Private residence relief is a valuable capital gains tax relief which means that a person does not have to pay capital gains tax on any gain arising on a property while it was their only or main residence. Where a property has at some point been the taxpayer’s only or main home, the last nine months of ownership are also exempt from capital gains tax (increased to 36 months where the taxpayer leaves their home to go into care). Certain other periods of absence may also qualify for the relief.
If a taxpayer has more than one home, only one can be their ‘main’ residence at any time. Further, married couples and civil partners can only have one ‘main’ residence between them. A property can only be in the running as a main residence if it is lived in as such – properties owned but not owner occupied as a residence do not count (for example, those let out).
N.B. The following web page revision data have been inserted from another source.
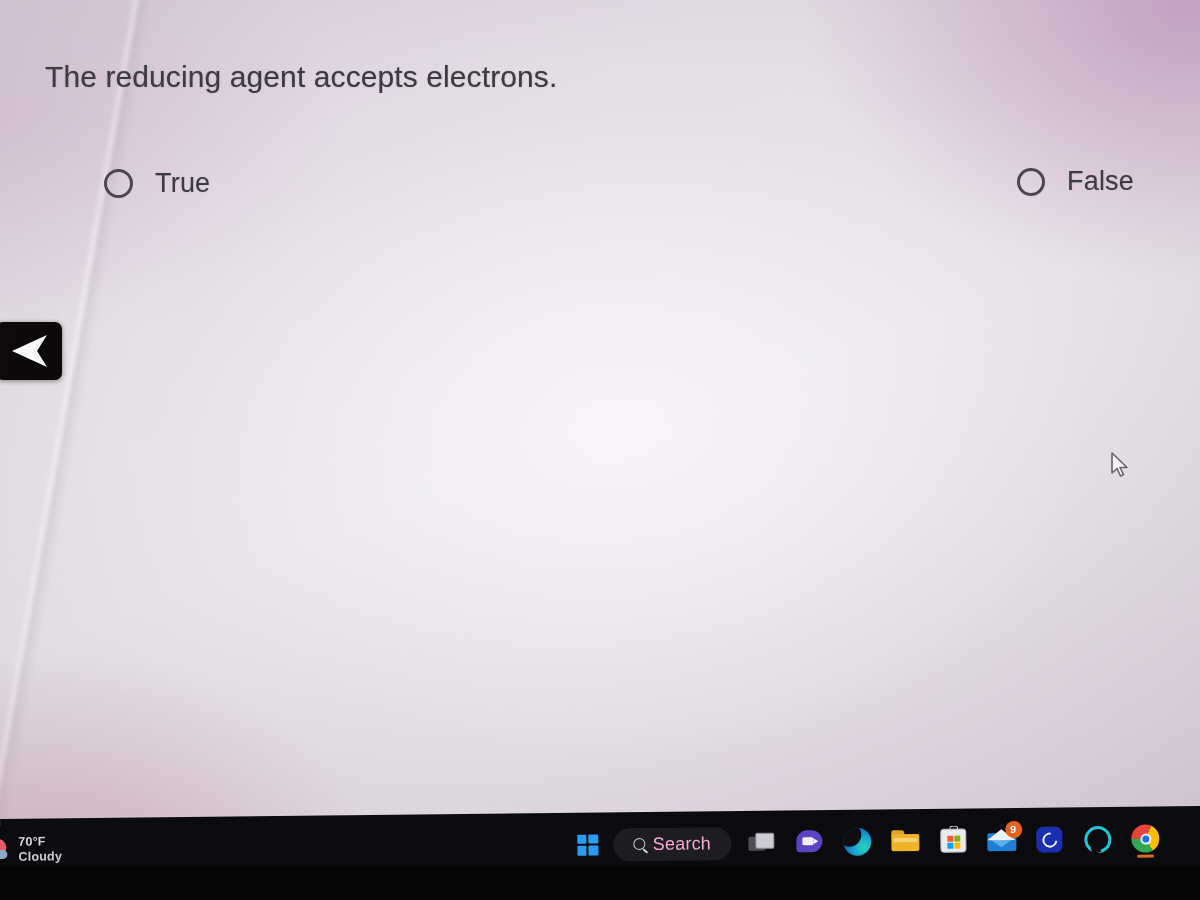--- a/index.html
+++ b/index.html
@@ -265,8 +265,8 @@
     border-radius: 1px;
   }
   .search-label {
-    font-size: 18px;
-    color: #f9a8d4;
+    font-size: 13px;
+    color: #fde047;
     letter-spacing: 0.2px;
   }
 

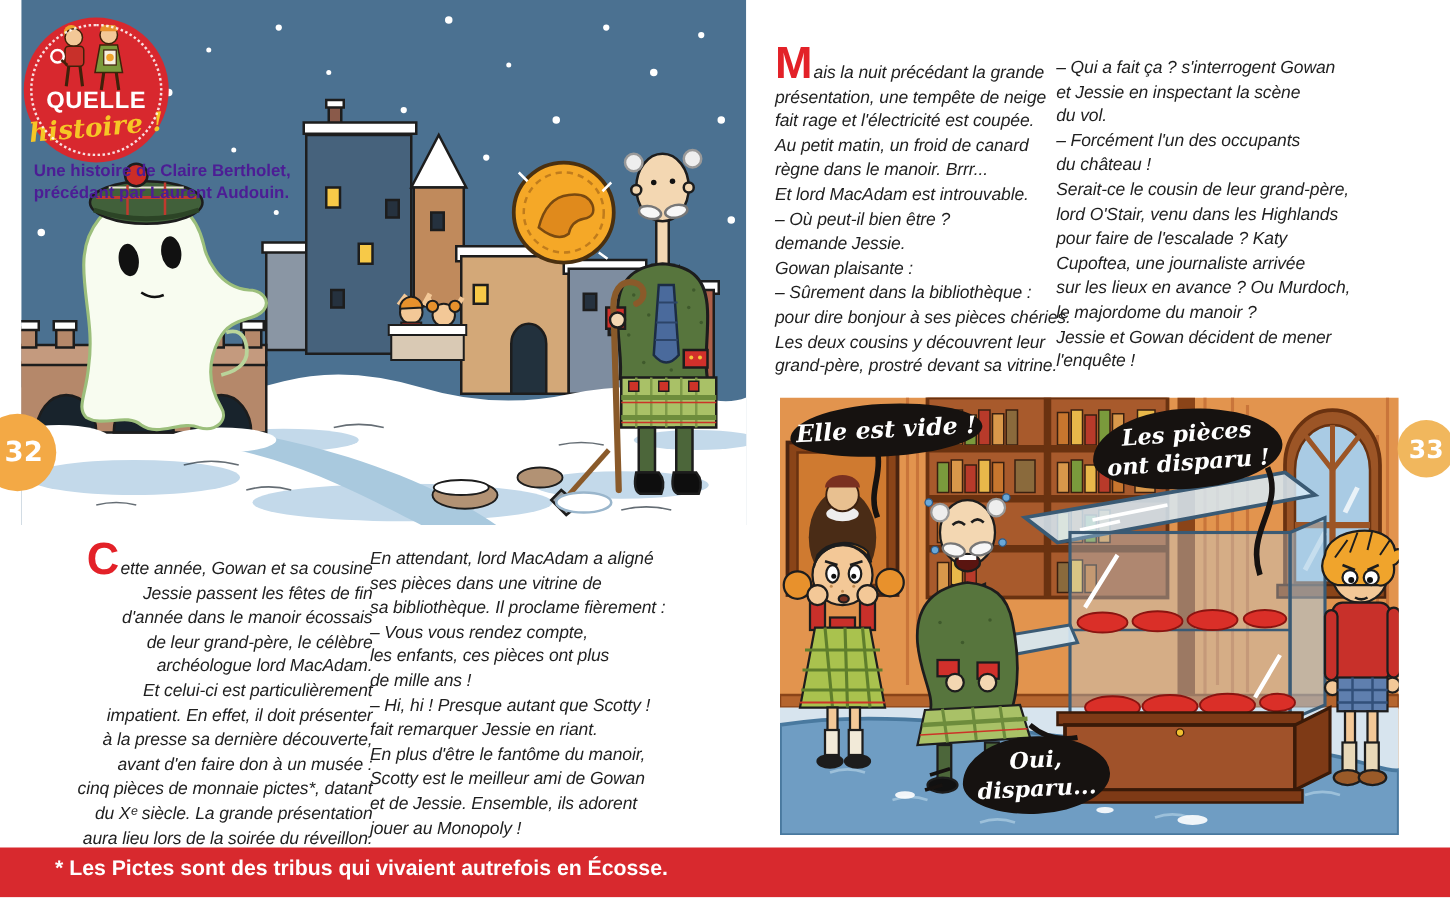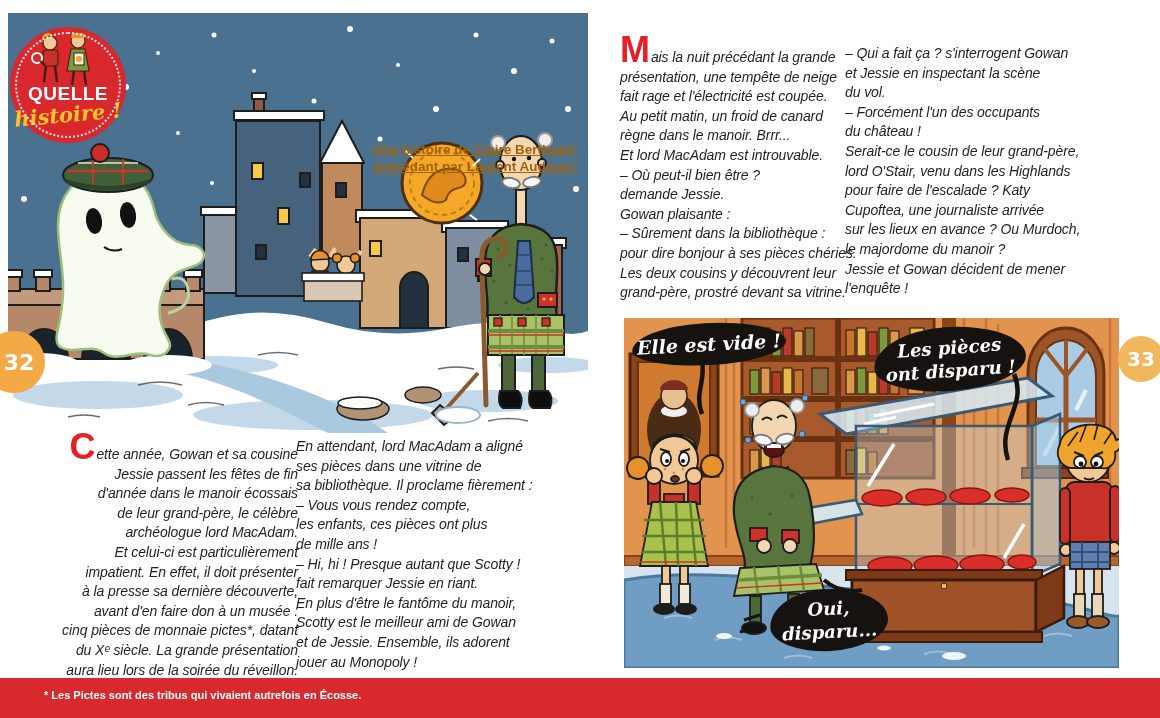--- a/index.html
+++ b/index.html
@@ -7,7 +7,7 @@
           font-family:"Liberation Sans",sans-serif;}
 
   
-  .hero{position:absolute;left:8px;top:0;width:580px;height:420px;margin-top:13px;}
+  .hero{position:absolute;left:17px;top:0;width:580px;height:420px;}
   .hero>svg{position:absolute;left:0;top:0;z-index:1;}
   .title{position:absolute;left:10px;top:22px;width:560px;text-align:center;color:#fff;z-index:3;}
   .title .t1{display:inline-block;font-family:"DejaVu Sans",sans-serif;font-weight:800;

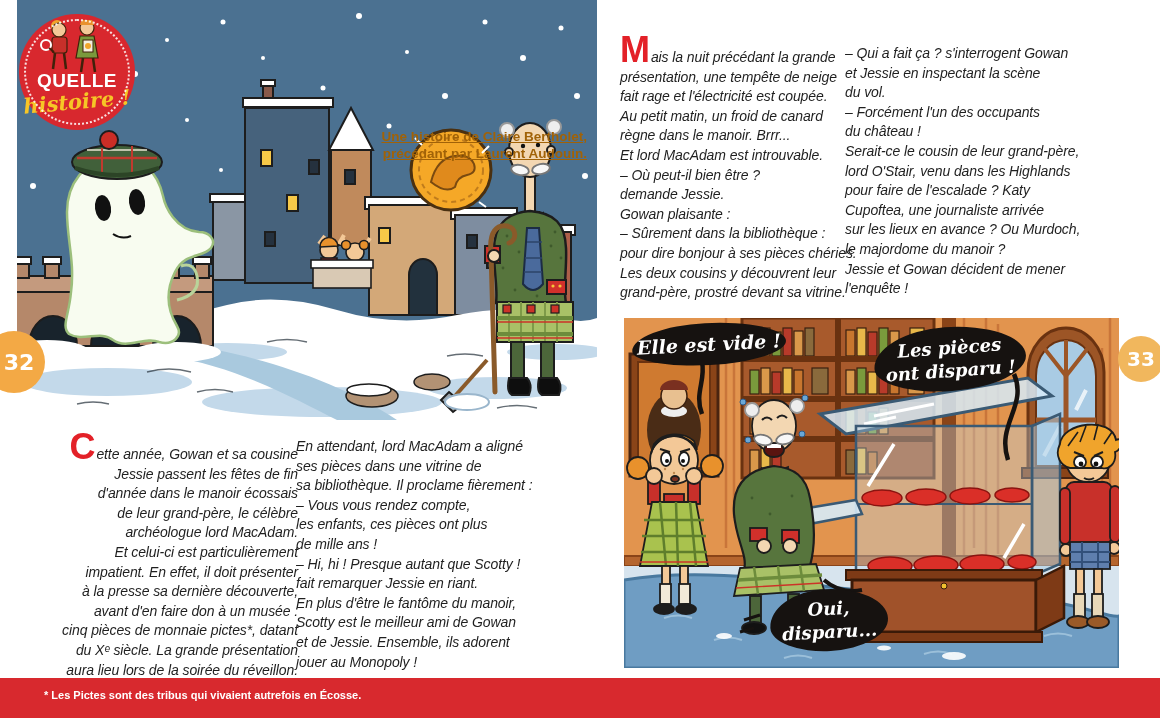--- a/index.html
+++ b/index.html
@@ -15,8 +15,8 @@
   .title .t2{display:block;}
   .title .t2 span{display:inline-block;font-family:"DejaVu Sans",sans-serif;font-weight:800;
              font-size:40px;line-height:48px;letter-spacing:-1px;transform:scaleX(.84);}
-  .subtitle{position:absolute;left:10px;top:128px;width:560px;text-align:right;color:#a16207;
-            font-size:13.5px;line-height:17px;font-weight:600;z-index:3;text-decoration:underline;}
+  .subtitle{position:absolute;left:10px;top:128px;width:560px;text-align:left;color:#4c1d95;
+            font-size:13.5px;line-height:17px;font-weight:600;z-index:3;}
 
   
   .badge-q{position:absolute;left:2px;top:14px;width:116px;height:116px;border-radius:50%;

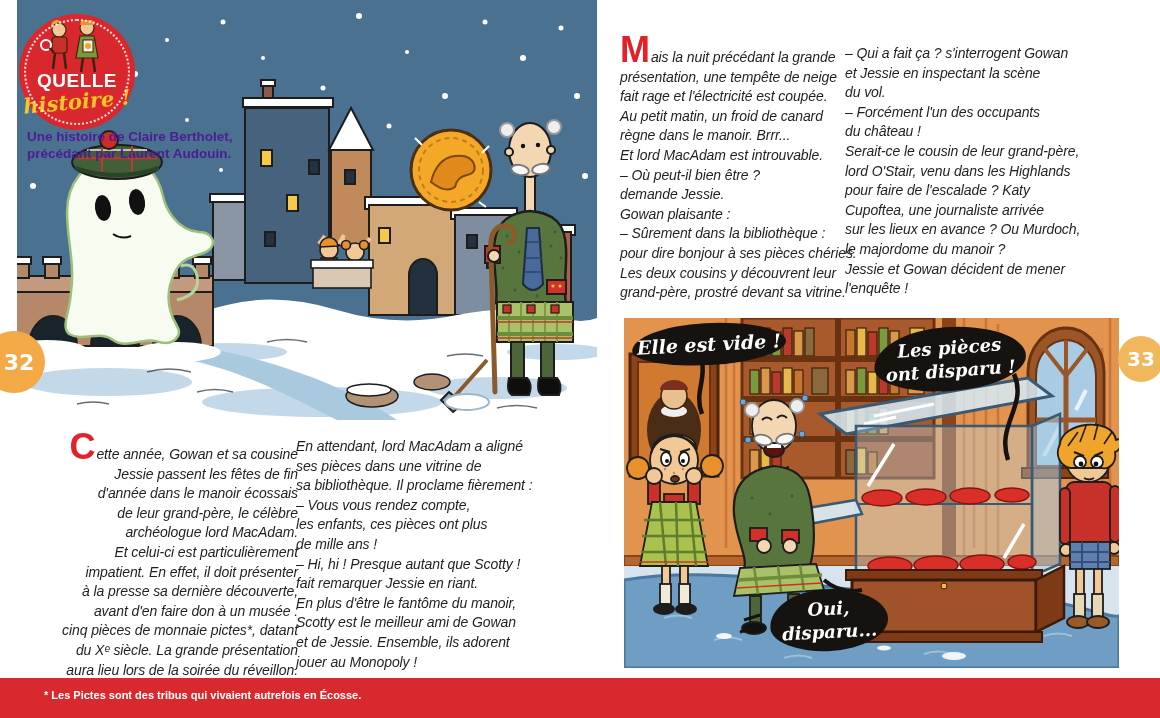--- a/index.html
+++ b/index.html
@@ -61,7 +61,7 @@
   
   .footbar{position:absolute;left:0;top:678px;width:1160px;height:40px;background:#d8292e;
            display:flex;align-items:center;z-index:7;}
-  .footbar p{margin:0 0 6px 44px;color:#fff;font-weight:700;font-size:11px;}
+  .footbar p{margin:0 0 6px 44px;color:#fff;font-weight:700;font-size:17px;}
 </style>
 </head>
 <body>

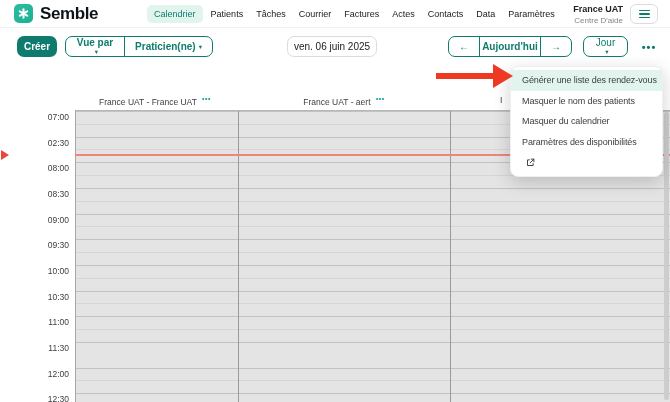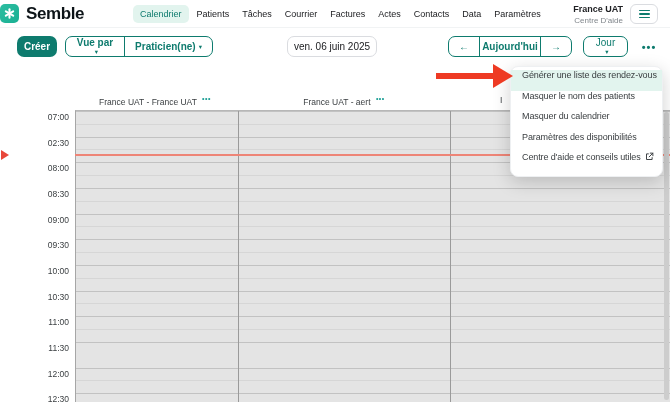--- a/index.html
+++ b/index.html
@@ -8,7 +8,7 @@
 
   
   .topbar{position:absolute;left:0;top:0;right:0;height:28px;display:flex;align-items:center;
-          border-bottom:1px solid #f1f3f4;box-sizing:border-box;background:#fff;z-index:6;}
+          padding-left:14px;border-bottom:1px solid #f1f3f4;box-sizing:border-box;background:#fff;z-index:6;}
   .logo{width:19px;height:19px;border-radius:5px;background:linear-gradient(135deg,var(--logo-teal),#1ab093);
         display:flex;align-items:center;justify-content:center;margin-right:7px;flex:0 0 auto;cursor:pointer;}
   .brand{font-size:17px;font-weight:700;letter-spacing:-0.4px;color:#0d1418;margin-right:13px;}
Nominating the main residence
Where a taxpayer or a married couple/civil partners have more than one residence, they can choose which residence is their main residence for capital gains tax purposes. This is done by making a nomination. There are strict time limits in which the nomination can be made.
A change in the combination of residences
A notice nominating a residence must be given within two years of the date on which the combination of residences changes. For example, this may be when a second or subsequent property is acquired or a property is sold, leaving the taxpayer(s) with at least two properties after the sale. It is important to note that the date of acquisition will not necessarily be the date that the combination of residences changes. For example, if a property that has previously been let comes to the end of a tenancy and starts to be used as a second home, the date that it first becomes used as a residence is the date that the combination of residences changes.
On marriage or a civil partnership
As married couples and civil partners can only have one main residence between them, where a couple marry or enter into a civil partnership and each had their own main residence prior to the marriage, if they retain those residences, they will need to jointly nominate which is to be the main residence from the date of the marriage/civil partnership.
A nomination is not needed if one party has two or more residences and the other party has none as there is no change in the residences and no nomination is needed. However, if both parties own two or more residences jointly a nomination must be made from the date of the marriage/civil partnership – the couple can now only have one main residence between them whereas previously they could have had one each.
Varying the notice
Once a nomination has been made, it can be varied (often referred to as ‘flipping’). The variation can be backdated by up to two years from the date on which it was given. A variation is often made when one of the properties is to be sold to maximise the main residence relief across the residences by taking advantage of the final period exemption. This provides access to main residence relief for the last nine months of ownership (or 36 months where the taxpayer goes into care) if the property has been the main residence at some point. Where a property is within the final period, it is more beneficial for another residence to be the main residence.
No nomination made
Where no nomination has been made, the question as to which property is the main residence for capital gains tax purposes will be determined by reference to the facts. The property in which the taxpayer resides for most of the time will be the main residence.